### RECORDS SHOWN
◆ ◆ ◆ ◆

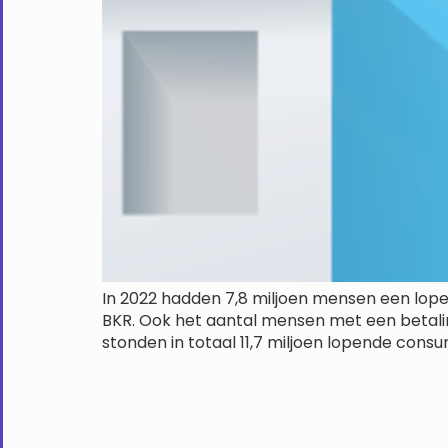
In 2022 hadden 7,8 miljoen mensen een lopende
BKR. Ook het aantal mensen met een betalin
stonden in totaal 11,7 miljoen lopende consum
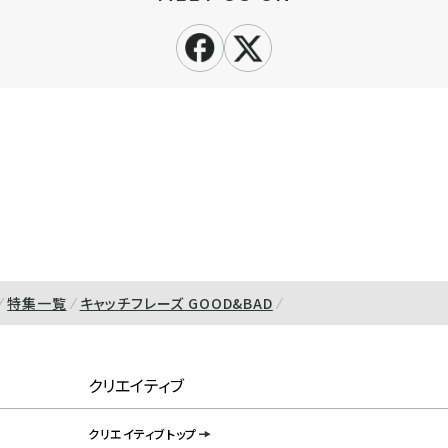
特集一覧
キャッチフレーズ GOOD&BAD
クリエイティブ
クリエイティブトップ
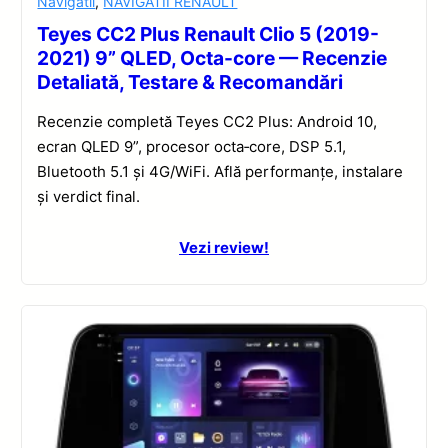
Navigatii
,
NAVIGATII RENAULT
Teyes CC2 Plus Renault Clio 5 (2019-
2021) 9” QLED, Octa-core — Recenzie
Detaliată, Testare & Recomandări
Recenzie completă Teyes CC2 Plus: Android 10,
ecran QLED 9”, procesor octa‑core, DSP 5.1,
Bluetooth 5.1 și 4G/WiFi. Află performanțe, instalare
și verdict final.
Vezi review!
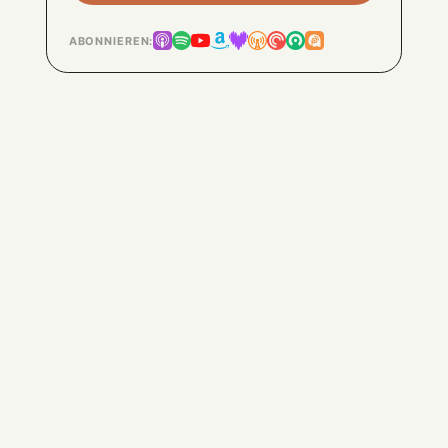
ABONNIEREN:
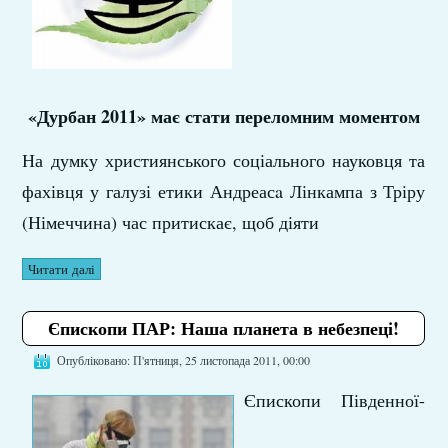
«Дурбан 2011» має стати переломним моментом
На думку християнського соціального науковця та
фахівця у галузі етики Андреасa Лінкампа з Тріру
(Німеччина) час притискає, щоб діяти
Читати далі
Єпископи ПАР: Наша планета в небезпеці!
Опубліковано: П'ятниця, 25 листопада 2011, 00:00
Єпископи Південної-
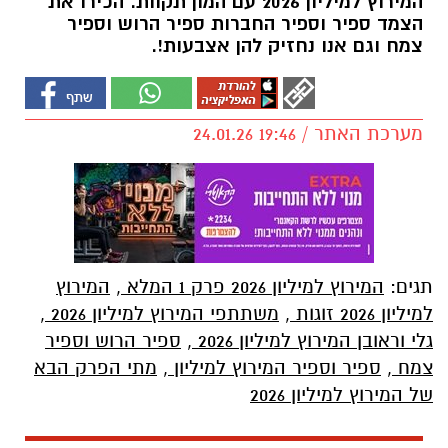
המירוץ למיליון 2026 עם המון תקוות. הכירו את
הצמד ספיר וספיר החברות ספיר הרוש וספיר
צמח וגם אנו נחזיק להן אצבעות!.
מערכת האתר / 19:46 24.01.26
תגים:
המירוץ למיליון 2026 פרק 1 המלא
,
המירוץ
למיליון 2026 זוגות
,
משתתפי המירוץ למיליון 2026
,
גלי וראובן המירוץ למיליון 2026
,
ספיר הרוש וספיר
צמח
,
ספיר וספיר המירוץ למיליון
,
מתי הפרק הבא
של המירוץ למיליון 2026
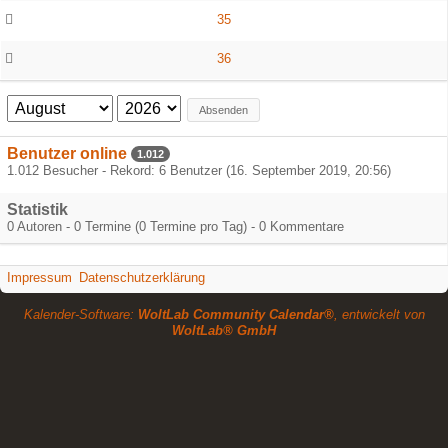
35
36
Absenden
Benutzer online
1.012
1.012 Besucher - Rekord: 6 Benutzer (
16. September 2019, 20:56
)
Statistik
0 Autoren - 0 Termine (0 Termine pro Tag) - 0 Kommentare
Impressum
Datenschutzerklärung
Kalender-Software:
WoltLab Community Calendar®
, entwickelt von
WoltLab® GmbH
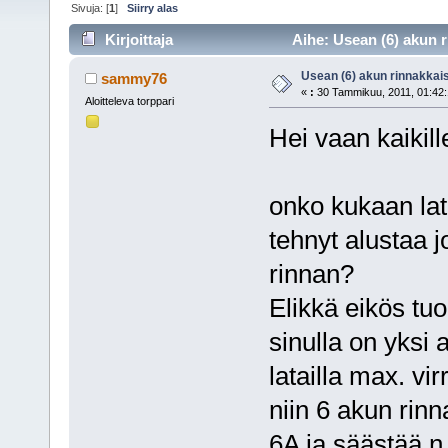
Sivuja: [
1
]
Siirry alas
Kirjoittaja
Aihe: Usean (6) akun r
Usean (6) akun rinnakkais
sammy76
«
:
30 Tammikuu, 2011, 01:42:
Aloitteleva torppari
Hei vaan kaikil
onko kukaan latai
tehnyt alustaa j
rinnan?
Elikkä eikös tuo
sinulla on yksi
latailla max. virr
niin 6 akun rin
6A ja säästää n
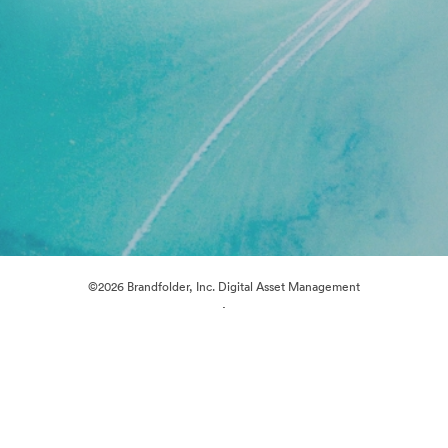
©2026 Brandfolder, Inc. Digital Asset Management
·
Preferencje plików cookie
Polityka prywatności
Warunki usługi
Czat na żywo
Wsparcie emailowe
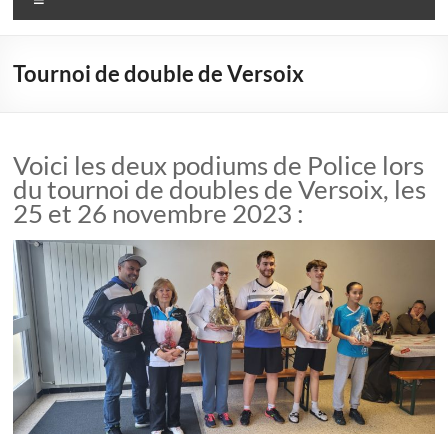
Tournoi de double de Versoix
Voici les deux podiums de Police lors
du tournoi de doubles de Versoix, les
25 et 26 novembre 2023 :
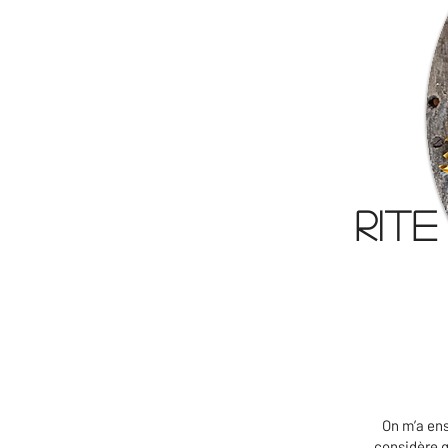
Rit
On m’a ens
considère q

◆ ◆ ◆ ◆

Using the data above, return each line that includes the word "Recenzie".

2021) 9” QLED, Octa-core — Recenzie
Recenzie completă Teyes CC2 Plus: Android 10,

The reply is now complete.